Peran Kiai dalam Perjuangan Kartini

Pahlawan nasional RA Kartini dikenal sebagai pejuang emansipasi wanita. Semangat feminisme RA Kartini ternyata tumbuh subur dari salah satu sumber utama, yakni Kiai Sholeh Darat, sang guru ngaji yang juga ulama otoritatif di Jawa pada akhir abad ke-19.

Mochamad Ichwan, Sekretaris Komunitas Pecinta Sholeh Darat (Kopisoda), yang ditemui di Semarang, Jawa Tengah, Jumat  (5/8/2022), mengatakan, berdasarkan kajian mendalam, diyakini istilah yang digunakan Kartini, yakni ”habis gelap terbitlah terang”, berasal dari salah satu ayat dalam kitab suci Al-Quran.

”Judul buku Habis Gelap Terbitlah Terang itu kami yakini asalnya dari Surat Al-Baqarah ayat 257. RA Kartini belajar mengaji secara serius ke Kiai Sholeh Darat karena tidak puas karena sudah dapat membaca Al-Quran, tetapi belum memahami artinya.

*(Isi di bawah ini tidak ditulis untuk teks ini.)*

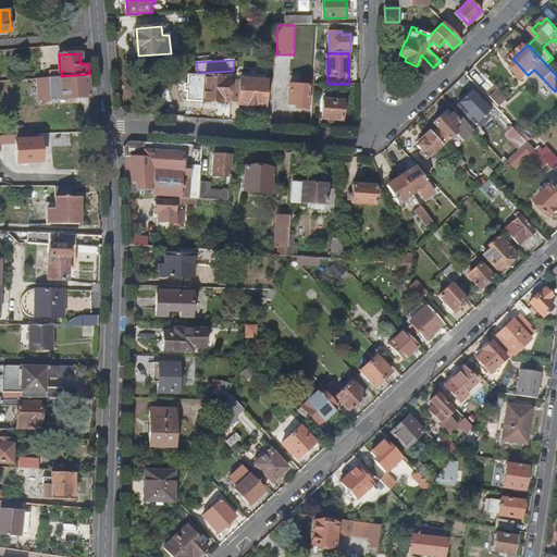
[(523,79),(528,75),(517,63),(511,67),(523,79)]
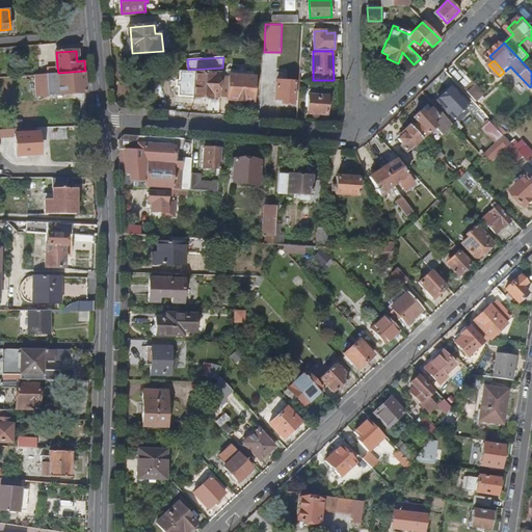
[(61,94),(87,91),(85,71),(58,73),(48,74),(49,85),(37,86),(38,96),(50,95),(49,94),(60,92),(61,94)]
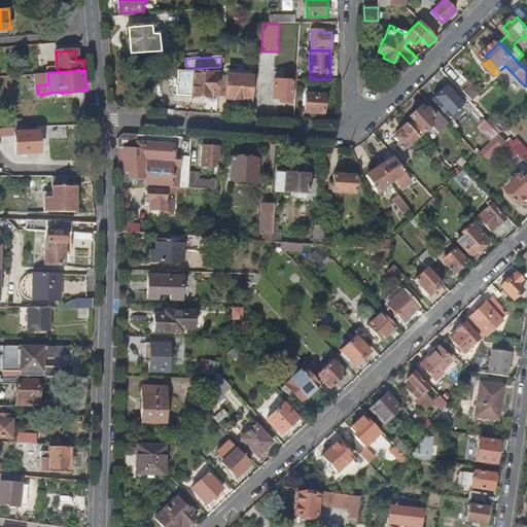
[(217,72),(194,71),(194,73),(179,72),(177,94),(191,96),(191,97),(209,98),(209,95),(215,96),(217,72)]
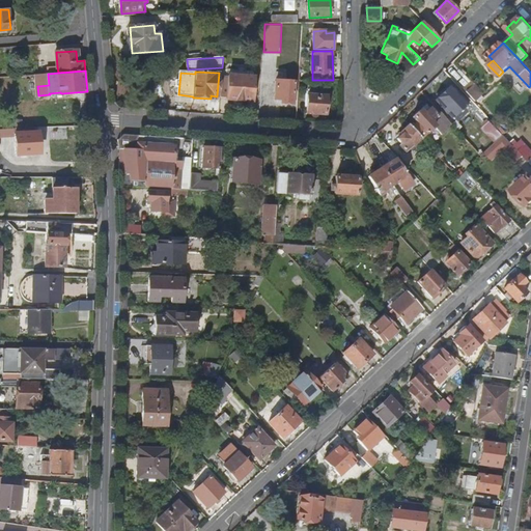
[(227,78),(226,98),(226,99),(252,101),(253,77),(227,76),(227,78)]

Sesudah mempelajari Al-Fatihah, Kartini kemudian belajar Surat Al-Baqarah dan seterusnya hingga menuntaskan belajar Al-Quran. Kartini belajar kitab tafsir Faidur Rohman. Dalam surat kepada sahabatnya, Stella Zihandelaar, tanggal 6 November 1899, Kartini menceritakan kegalauannya dalam mempelajari agama Islam yang dikritisinya. Para pemangku hanya mengajarkan membaca ayat–ayat Al-Quran tanpa menyampaikan artinya,” kata Ichwan yang berasal dari Rembang, Jawa Tengah.

Dalam terjemahan Al-Quran terbitan Kementerian Agama disebutkan, bagian pertama dari ayat 257 Surat Al-Baqarah  berbunyi: ”Allah pelindung orang yang beriman. Dia (Allah SWT) mengeluarkan mereka dari kegelapan (maksudnya kekafiran) kepada cahaya (iman)…”.

Ayat tersebut diyakini menjadi inspirasi karya RA Kartini Dari Gelap Terbitlah Terang (Door Duisternis Tot Licht…), yang lebih lanjut diterjemahkan RA Kartini dengan pencerahan dan kesetaraan bagi kaum perempuan di Jawa akhir 1890 dan awal 1900-an.

Daya kritis Kartini, lanjut Mochammad Ichwan, disampaikan kepada sahabatnya, Nyoya Abendanon, dalam surat tanggal 15 Agustus 1902 yang menuliskan, ”Jangan–jangan guruku pun tidak mengerti artinya. Katakanlah kepada aku apa artinya, nanti aku akan mempelajari apa saja”.

Dok Museum Pusat Jakarta
Arsip foto tak bertanggal memperlihatkan Kartini sedang membatik dengan adik-adiknya Rukmini (tengah) dan Kardinah (kiri).

Surat-surat RA Kartini yang dijadikan buku tersebut dikumpulkan oleh JH Abendanon, sahabatnya (seorang Yahudi Belanda), dan diterbitkan pertama kali tahun 1911. Buku tersebut dicetak sebanyak lima kali. Selanjutnya, tahun 1922, buku tersebut diterbitkan dalam bahasa Melayu dengan judul Habis Gelap Terbitlah Terang: Buah Pikiran yang diterbitkan Balai Pustaka.

Perjuangan Kartini diwujudkan dengan keberadaan sekolah bagi kaum perempuan. Langkah itu kemudian dilanjutkan menjadi Sekolah-sekolah Kartini di Jawa yang lahir dari gagasan pencerahan dan kegigihan RA Kartini dalam mendalami ajaran agama Islam.